Arsenic is a known carcinogen and has been linked to bladder, lung, and skin cancer. It also has an impact on the nervous system, immune function, and cognitive function in fetuses.
What You Can do About Arsenic
• Test water levels for arsenic.
• Limit consumption of rice, rice milk, and brown rice syrup.
• Use organic rice, which has a lower arsenic content.
• Use the Asian method for cooking rice, which lowers arsenic content by 30-percent. (This involves rinsing rice before cooking and using 6 cups of water per 1 cup of rice.)
• Limit consumption of apple and grape juice.
While there are a lot of chemical sources in our diets, do your best not to despair. “Some doctors say our bodies naturally detoxify, and they are correct to a degree,” says Dr. Elson Haas, a detoxification specialist in Northern California and author of The Detox Diet: Third Edition. “The issue is ‘overload.’ Picture a bucket with a spigot that lets water out at the bottom—toxins going out—and then a hose that fills the bucket with water at the top—toxins going in. We’re exposed to too many toxins too often, so more is going in our bucket than is going out. That is going to make the bucket overflow.”
Experts agree that avoidance of these chemicals is best, along with some form of detoxification therapy. Some strategies are as simple as drinking plenty of filtered water to flush out toxins. Others include diets formulated for a specific chemical concern, or oral detox supplements.

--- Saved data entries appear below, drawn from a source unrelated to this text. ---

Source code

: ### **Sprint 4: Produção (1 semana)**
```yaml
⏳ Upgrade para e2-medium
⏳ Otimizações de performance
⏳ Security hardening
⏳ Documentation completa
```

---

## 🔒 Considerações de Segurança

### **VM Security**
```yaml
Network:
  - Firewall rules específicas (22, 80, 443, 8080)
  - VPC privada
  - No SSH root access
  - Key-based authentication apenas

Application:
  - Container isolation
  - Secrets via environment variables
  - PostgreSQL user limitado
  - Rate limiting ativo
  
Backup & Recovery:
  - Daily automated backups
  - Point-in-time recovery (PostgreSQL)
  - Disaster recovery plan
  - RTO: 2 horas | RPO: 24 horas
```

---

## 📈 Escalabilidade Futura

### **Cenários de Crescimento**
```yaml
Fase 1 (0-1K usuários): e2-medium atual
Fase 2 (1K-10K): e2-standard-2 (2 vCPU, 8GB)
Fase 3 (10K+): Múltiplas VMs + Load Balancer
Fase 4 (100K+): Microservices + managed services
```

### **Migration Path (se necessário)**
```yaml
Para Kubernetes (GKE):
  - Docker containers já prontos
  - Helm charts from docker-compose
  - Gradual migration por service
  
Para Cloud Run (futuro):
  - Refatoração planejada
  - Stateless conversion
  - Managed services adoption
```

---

Metal toxicity (lead, mercury) requires intravenous therapy to extract metals from the body. “Heavy metals are very slow in leaving,” says Dr. Terry Grossman, an integrative medicine physician and IV therapy expert in Golden, Colorado. “Chelation therapy is a treatment performed in a doctor’s office that helps remove toxic heavy metals.” Most detoxification treatments are not yet mainstreaming in the medical community. Look for someone who specializes in detoxification and IV therapies.
Our experts agree that women who are trying to get pregnant should have their toxin levels checked prior to conception, due to the easy transmission of chemicals from mother to baby. It’s also key that we demand safer foods and stricter regulations from manufacturers and government. Above all, it’s up to all of us to shift the priority from the pursuit of convenience to the pursuit of what’s best for our health.